Output:In [3]: emma = nltk.corpus.gutenberg.raw('austen-emma.txt')

In [4]: pos_bigram_counter(emma[:1500])
Out[4]: ('NOUN', '.')

for both first 1500 or 1000 chars (it seems that you have used :1000 for your last output).

RE: Parts of speech bigram counter - Casper - Mar-18-2017

Plus 1 rep. Thanks, I understand how to do it now.

Sorry zivoni could you explain a little bit more about the [0][0] at the end of the return counter?
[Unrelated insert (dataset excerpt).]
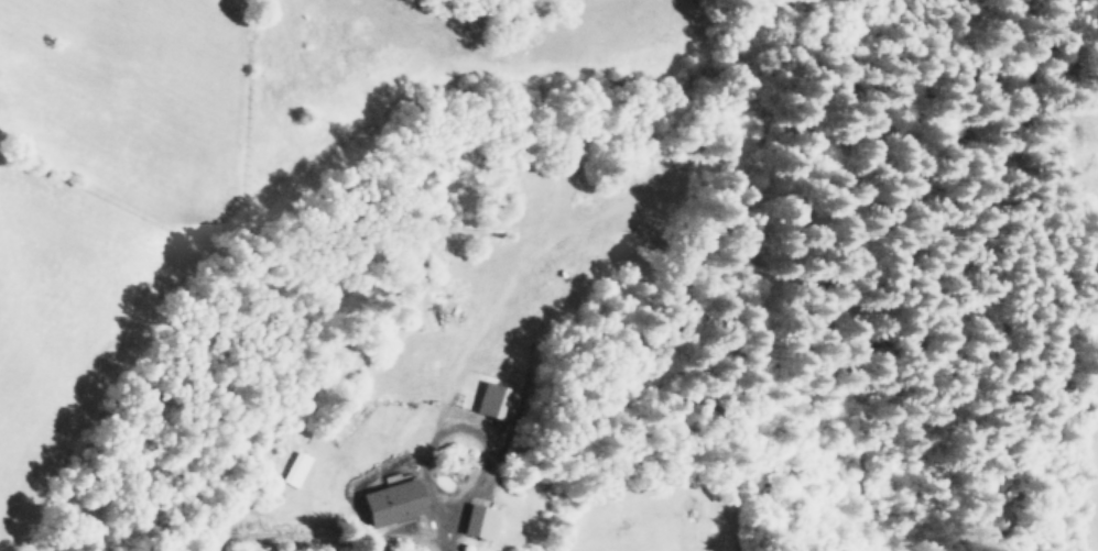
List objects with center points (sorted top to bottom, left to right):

RE: Parts of speech bigram counter - zivoni - Mar-18-2017

Counter's .most_common(n) method returns a list with n most common elements together with their counts (even if you ask just for one most common element with most_common(1), it still returns a list - with one tuple).

So

Counter(bigram_pos).most_common(1)

returns for your data

Output:
[(('NOUN', '.'), 22)]

It is a list with one tuple and that tuple contains element ( your desired tuple) and its count. First [0] selects first tuple from list - ( ('NOUN', '.'), 22) ) - it is the tuple with most common element and its count, but you are interested only in ('NOUN', '.') tuple, so you need to use [0] second time to select it.